The effects of diagenetic processes and fluid migration on rare earth element and organic matter distribution in seep-related sediments: A case study from the South China Sea

Abstract

Methane seepage is an important factor governing microbial activity in marine sediments, although its impact on the distribution of rare-earth elements (REEs) and organic matter in sediments is unclear. Here, we report isotope signatures of organic (δ13CTOC) and inorganic (δ13CTIC) carbon as well as total REEs contents of core sediments collected from a well-characterized seep area on the northern South China Sea. Previous studies have identified sediments corresponding to three methane-release events (MREs) in the studied core: MRE I at 4.0–5.5 m, MRE II at 7.4–8.2 m, and MRE III at 10.0–11.5 m depth intervals. Increased methane flux and reducing bottom waters during MRE I resulted in a higher accumulation of marine-sourced organic matter, as indicated by lower C/N ratios and higher δ13CTOC values compared with those of MREs II and III. Sediments deposited during MRE I have relatively low total REE contents, which may be related to reduced REE adsorption on Mn oxyhydroxides.

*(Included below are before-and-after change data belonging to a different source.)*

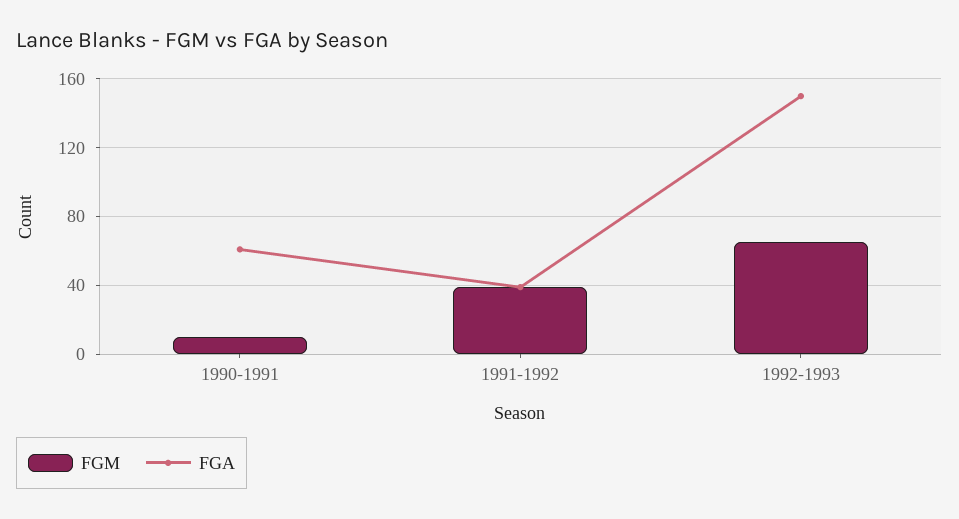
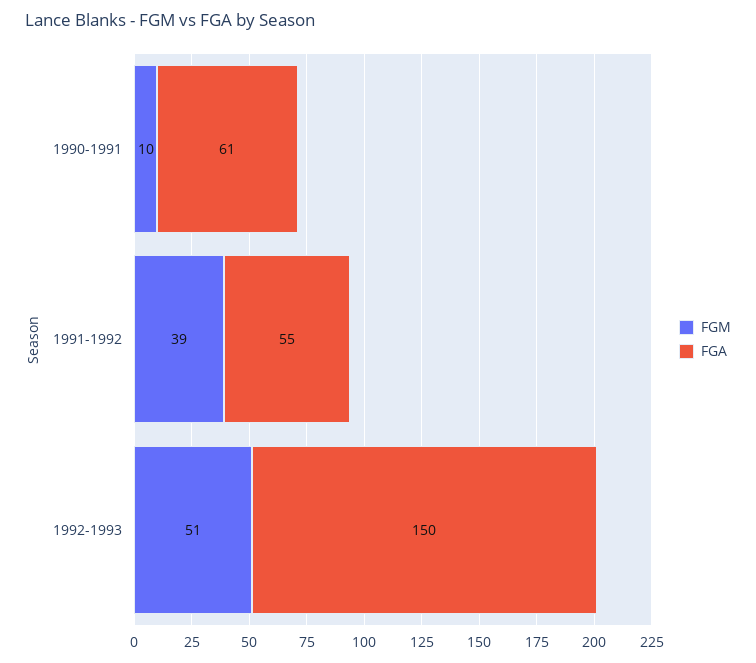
FGA, 1991-1992: 40 -> 55
FGM, 1992-1993: 65 -> 51

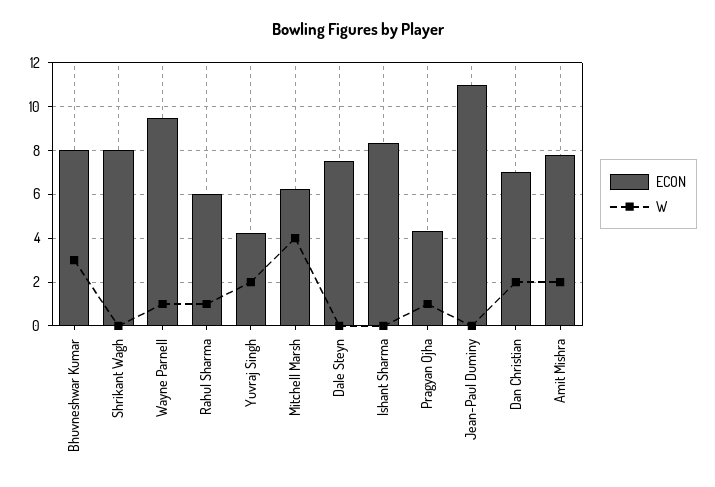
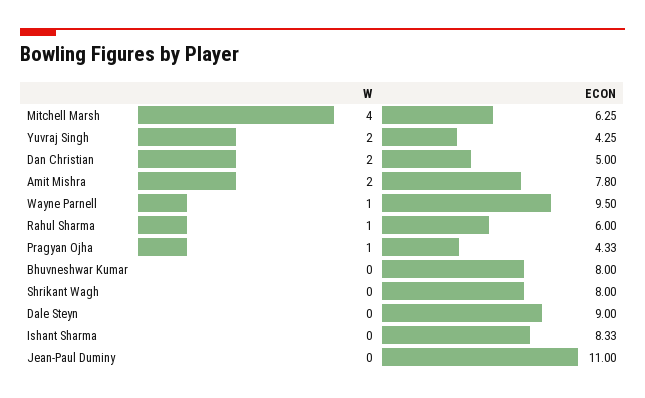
W, Bhuvneshwar Kumar: 3 -> 0
ECON, Dale Steyn: 7.5 -> 9
ECON, Dan Christian: 7 -> 5

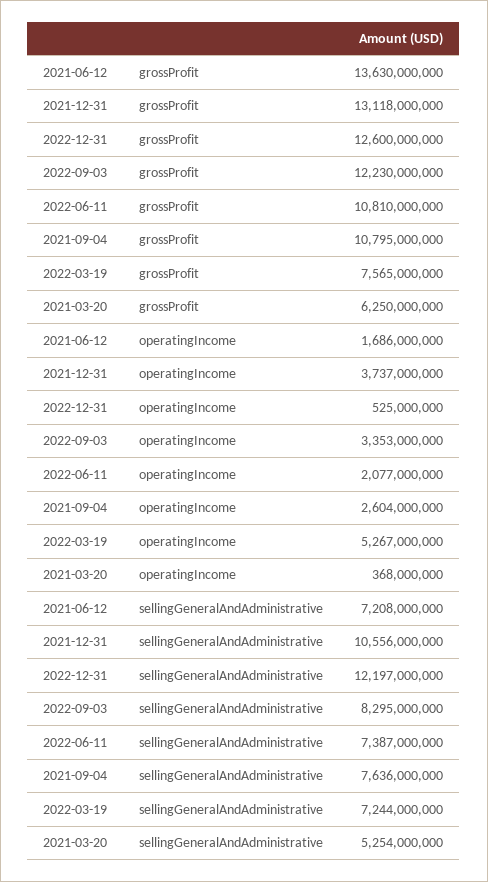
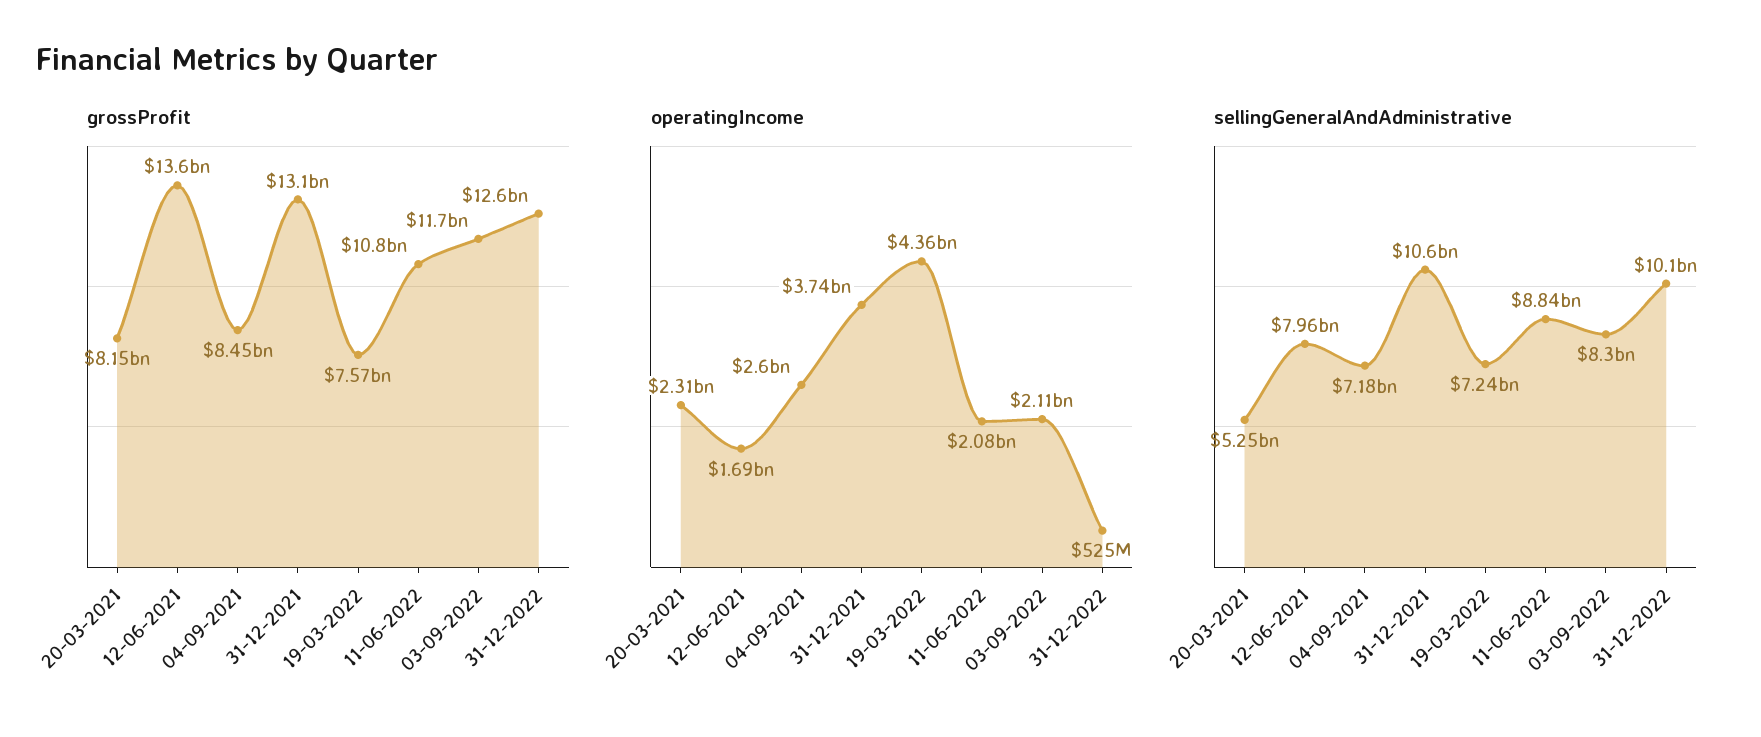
grossProfit, 2022-09-03: 12230000000 -> 11700000000
grossProfit, 2021-09-04: 10795000000 -> 8450000000
grossProfit, 2021-03-20: 6250000000 -> 8150000000
operatingIncome, 2022-09-03: 3353000000 -> 2110000000
operatingIncome, 2022-03-19: 5267000000 -> 4360000000
operatingIncome, 2021-03-20: 368000000 -> 2310000000
sellingGeneralAndAdministrative, 2021-06-12: 7208000000 -> 7960000000
sellingGeneralAndAdministrative, 2022-12-31: 12197000000 -> 10100000000
sellingGeneralAndAdministrative, 2022-06-11: 7387000000 -> 8840000000
sellingGeneralAndAdministrative, 2021-09-04: 7636000000 -> 7180000000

However, the absence of Ce anomaly at MRE I is more likely due to the detrital input that obscures the original Ce anomaly. In the MRE III sediments, a weak negative Eu anomaly relative to that in the MRE I and II may be attributed to the reduction of Eu3+ to Eu2+ under strongly reducing conditions that caused by intense methane seepage. These observations demonstrate that fluid flow may have an important effect on the distribution of both organic matter and REEs in methane-rich marine sediments.